## EXERCISES
[a] Name every component struct defined in the article on thinking in cache.
[b] Continue the article on thinking in cache from the point where it stops.

## EXTRACT TO READ
• • •
Thinking in Cache

This article might help you picture the cache while you code DOTS. While you could get by without constantly being aware of cache, it is much more enjoyable to code data-oriented when you know what's going on.

Some component definitions :

public struct ComponentA : IComponentData
{
    public int Data;
}

public struct ComponentB : IComponentData
{
    public int Data;
}

public struct ComponentC : IComponentData
{
    public int Data;
}

If iterating per entity where you have component variable of one entity coming in each time, you can write it either in SystemAPI.Query and IJobEntity like so :

foreach (
    var (a, b, c) in
    SystemAPI.Query<RefRO<ComponentA>, RefRW<ComponentB>, RefRO<ComponentC>>()
)
{
    b.ValueRW.Data += a.ValueRO.Data + c.ValueRO.Data;
}
public partial struct MyJob : IJobEntity
{
    public void Execute(in ComponentA a, ref ComponentB b, in ComponentC c)
• • •
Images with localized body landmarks
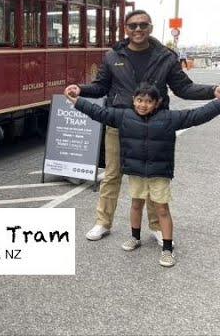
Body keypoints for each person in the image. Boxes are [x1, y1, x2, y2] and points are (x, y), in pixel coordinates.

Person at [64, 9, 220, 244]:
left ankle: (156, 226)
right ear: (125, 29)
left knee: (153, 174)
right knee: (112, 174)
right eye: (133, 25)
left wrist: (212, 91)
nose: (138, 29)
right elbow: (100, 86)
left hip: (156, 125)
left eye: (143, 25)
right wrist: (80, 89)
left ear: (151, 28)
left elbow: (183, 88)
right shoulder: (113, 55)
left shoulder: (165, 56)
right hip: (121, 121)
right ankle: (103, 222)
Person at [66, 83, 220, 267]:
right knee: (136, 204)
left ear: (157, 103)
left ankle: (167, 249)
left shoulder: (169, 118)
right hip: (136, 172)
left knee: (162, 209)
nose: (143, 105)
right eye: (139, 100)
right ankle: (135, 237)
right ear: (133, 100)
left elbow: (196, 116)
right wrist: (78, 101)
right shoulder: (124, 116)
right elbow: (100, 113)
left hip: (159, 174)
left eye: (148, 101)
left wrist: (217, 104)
• • •
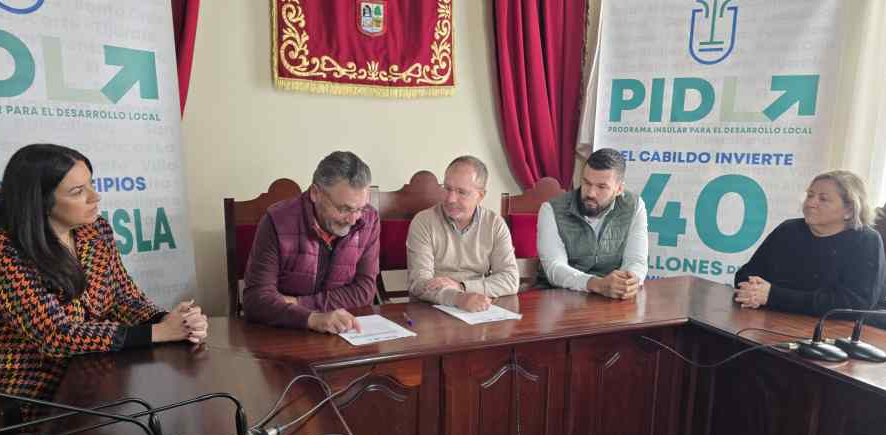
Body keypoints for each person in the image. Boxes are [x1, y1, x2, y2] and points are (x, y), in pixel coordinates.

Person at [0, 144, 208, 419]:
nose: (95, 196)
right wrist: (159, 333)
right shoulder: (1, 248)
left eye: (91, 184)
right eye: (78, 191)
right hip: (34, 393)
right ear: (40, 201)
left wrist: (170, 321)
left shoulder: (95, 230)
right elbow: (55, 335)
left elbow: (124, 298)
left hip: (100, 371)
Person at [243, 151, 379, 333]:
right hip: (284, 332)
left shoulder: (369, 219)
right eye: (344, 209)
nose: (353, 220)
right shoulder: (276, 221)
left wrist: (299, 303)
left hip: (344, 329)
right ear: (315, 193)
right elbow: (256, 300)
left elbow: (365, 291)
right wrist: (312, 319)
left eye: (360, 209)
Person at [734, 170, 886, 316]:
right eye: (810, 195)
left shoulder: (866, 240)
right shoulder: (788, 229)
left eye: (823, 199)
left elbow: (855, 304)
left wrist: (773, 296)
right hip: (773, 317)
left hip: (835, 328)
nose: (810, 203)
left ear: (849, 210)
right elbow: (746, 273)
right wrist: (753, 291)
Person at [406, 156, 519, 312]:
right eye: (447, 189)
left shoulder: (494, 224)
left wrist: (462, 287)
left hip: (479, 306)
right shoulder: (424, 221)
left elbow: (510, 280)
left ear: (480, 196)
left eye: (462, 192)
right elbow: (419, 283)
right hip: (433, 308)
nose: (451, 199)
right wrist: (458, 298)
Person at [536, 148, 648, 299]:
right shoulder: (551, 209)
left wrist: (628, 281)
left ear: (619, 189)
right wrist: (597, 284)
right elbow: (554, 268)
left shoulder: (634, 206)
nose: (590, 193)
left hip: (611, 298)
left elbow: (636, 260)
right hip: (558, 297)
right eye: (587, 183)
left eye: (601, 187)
• • •
## RESPONSES FOR EACH TASK
[a] ComponentA, ComponentB, ComponentC

[b]
    {
        b.Data += a.Data + c.Data;
    }
}

Always backed by a linear array

It is important to understand that the a, b, and c in both styles points to somewhere in a linear native array of just that component. The array of next component comes only after the final element of first component. This is roughly how the chunk looks like.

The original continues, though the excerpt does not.